Wednesday, June 17, 2009

Laura Ling and Euna Lee Accused of Smear by North Korea

These women have had enough rotten treatment that you would think it couldn't get worse, now the North Koreans have accused them of launching a smear campaign:

(CNN) -- North Korea's state media released a "detailed report" Tuesday claiming that American journalists Laura Ling and Euna Lee entered the country illegally in order to record material for a "smear campaign" against the reclusive communist state.

It added that the two women "admitted that what they did were criminal acts ... prompted by the political motive to isolate and stifle the socialist system of the DPRK by faking up moving images aimed at falsifying its human rights performance and hurling slanders and calumnies at it."


Ling and Lee were sentenced this month to 12 years of hard labor in North Korea.They were arrested in March for "having illegally trespassed into the border of the DPRK [Democratic People's Republic of Korea, as North Korea is officially known] and committed hostile acts against it for which they were tried."

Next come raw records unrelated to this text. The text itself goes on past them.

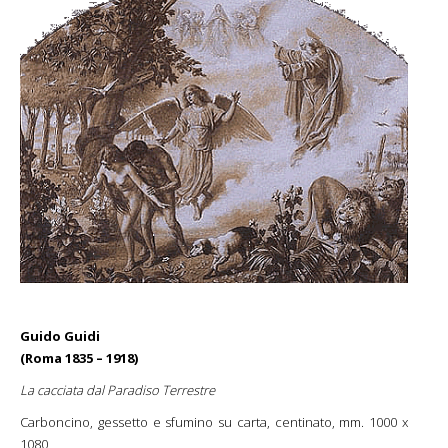
Guido Guidi
(Roma 1835 – 1918)
La cacciata dal Paradiso Terrestre
Carboncino, gessetto e sfumino su carta, centinato, mm. 1000 x
1080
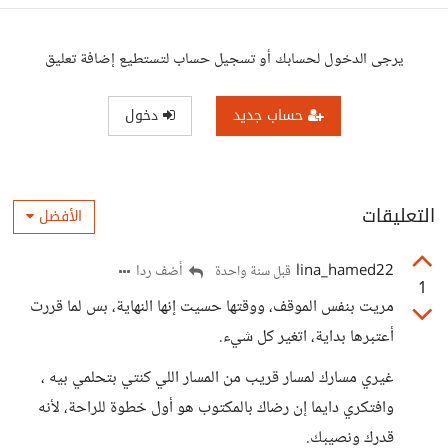
يرجى الدخول لحسابك أو تسجيل حساب لتستطيع إضافة تعليق
حساب جديد
دخول
التعليقات
الأفضل
lina_hamed22
أضف ردا
قبل سنة واحدة
1
مريت بنفس الموقف، ووقتها حسيت إنها النهاية، بس لما قررت
أعتبرها بداية، اتغير كل شيء.
غيري مسارك لمسار قريب من المسار اللي كنتي بتحلمي بيه ،
وافتكري دايما إن رضاك بالمكتوب هو أول خطوة للراحة، لأنه
قدرك ونصيبك.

South Korean President Lee Myung-bak urged North Korea to release the two journalists Tuesday in a joint appearance with U.S. President Barack Obama at the White House. Obama did not mention them. Relations between North and South Korea are extremely tense.


We can discount any confession that came out of North Korea and by all accounts they were simply doing a documentary on North Korea, although any reporting on the place surely would portray a nation of tyranny and rot. That is not called smear, that is honesty in reporting. In other good news we can be in range of North Korean missiles in 3 years:


Reporting from Washington -- North Korea may be able to overcome technical difficulties and assemble a missile capable of hitting West Coast cities within three years, a top Defense Department official said Tuesday, but it is unlikely to be able to deliver a nuclear warhead in that time frame.


The U.S. assessment came as North Korea's rulers show signs of preparing for additional weapons tests in the face of international condemnation and new United Nations sanctions.


The estimate of three to five years was provided in congressional testimony by Marine Gen. James Cartwright, vice chairman of the Joint Chiefs of Staff, who previously oversaw America's nuclear forces as head of Strategic Command. It follows North Korea's most recent tests, including a nuclear detonation last month and a multistage missile launch in April that indicated progress but also highlighted flaws in the country's technology.